Saturday, December 27, 2008

A Friend, her Death, a Lesson

Susie D was my one longtime friend in high school, an all girls private day school in Connecticut. From 8th grade, when I started, through 11th, when she left for boarding school, she was the one person I could count on to be loyal and accepting, even in the dark days when my other classmates were beginning to laugh at me and dub me the zombie, because I stared blindly into space and would not respond to conversation, not even a direct question.

A tiny, birdlike thing, with pipe-stem limbs, an oval face, and thick wavy hair, Susie had large, dark, hyperopic eyes, magnified only the more by her thick lenses. She was by the far the smartest girl in my class, having skipped a grade in days when that was virtually unheard of, and was especially talented in music ñ composition, violin and piano and languages, though frankly she was good at everything she undertook. Even when, for unknown reasons except general disaffection and unhappiness, she refused to do any schoolwork and her motivation slipped, her grades plummeted, she still easily got into Columbia (Barnard in those days), and missed Harvard only by a hair.

Then, just before she turned 21, she took an overdose of pills and alcohol in her dorm room, and died, the first suicide at Barnard in nearly a decade. I know this because though Susie and I were only exchanging letters at the time, with rare phone calls in between, my father saw the article in the New York Times and announced -- to one and all, but his intentions directed at me, sitting as far away from him as possible in the dining room -- Guess who died!

Naturally I had no idea. Who? I grudgingly responded.

Susie D-- he said, with what seemed like a certain gloating satisfaction.

I felt my heart go cold and dead. Now what had I done? Why hadn’t I known she was in trouble? Why hadn’t I saved her? Hadn’t I walked by her house during school vacation only a few days earlier, or so it seemed, and not stopped to say hello, mostly because at 80 pounds I felt I was too fat to be acceptable? Iíd even crossed the street and hid my head lest her father, working in the pachysandra outside, recognize and invite me in.

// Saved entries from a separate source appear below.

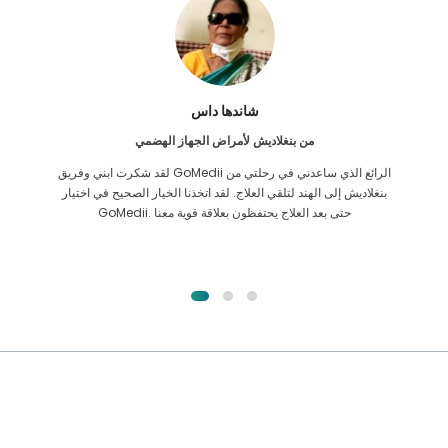
فرق الاسلام
من بنجلاديش لزراعة الكلى
لقد أعطيت كل الأمل في أنني سأتمكن من تلقي أي نوع من العلاج لمشكلة
الكلى التي أعاني منها. كان ذلك فقط بعد أن صادفت GoMedii بحمد الله
واتصلت بهم.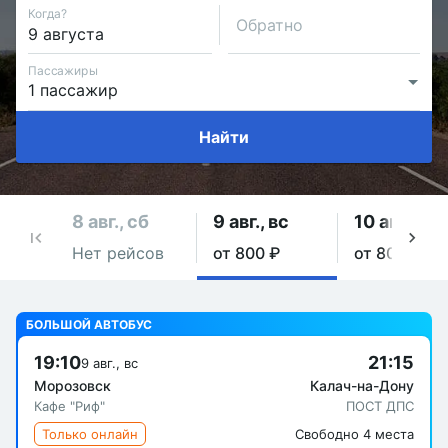
Когда?
Обратно
Пассажиры
Найти
8 авг., сб
9 авг., вс
10 авг., пн
Нет рейсов
от 800 ₽
от 800 ₽
БОЛЬШОЙ АВТОБУС
19:10
21:15
9 авг., вс
Морозовск
Калач-на-Дону
Кафе "Риф"
ПОСТ ДПС
Только онлайн
Свободно 4 места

In the days and weeks that followed, Susie was with me everywhere. In my dreams, in my fantasies, even seemingly in strangers I passed on the street. The pressure of my guilt kept me up at night, and during the day I saw everything with the eyes of the newly grieving. I never let an hour go by when I didn’t think of her, desperately afraid that were I to slip and forget her, even for a moment, that ultimate betrayal would push her away forever. I often woke from sleep thinking I could call her to chat or even just to get her expert help in solving the notoriously difficult Sunday Times doublecrostic. I forgot she was dead. It seemed to me that if I kept her in my thoughts, she was still truly and actually alive, and I did all I could to keep her that way, refusing to accept the stone-hard fact of her death.

One particularly troubled night, I went to bed late and when I dreamed I dreamed of Susie, as I so often did. I describe this episode in my book, and so won’t ruin the suspense by relating it here, except to say that I woke feeling better than I had in months, certain I’d had a visitation and had been advised by Susie herself to let go of my feelings of guilt and understand she’d chosen to do what she did. Most important of all was her “message” that I was not to follow her to the grave, but was to “join the party,” continue living my life.

I never forgot her, though she died over thirty years ago. And every so often late at night I’ll find myself writing a poem one yet again about her or to her. But this is not unhealthy. Susie was my friend. Why shouldn’t I still remember her, her wittiness and intelligence and loyalty, with fondness and affection? In some sense it *has* kept her alive, if only in my memory, and for that I am both glad and grateful.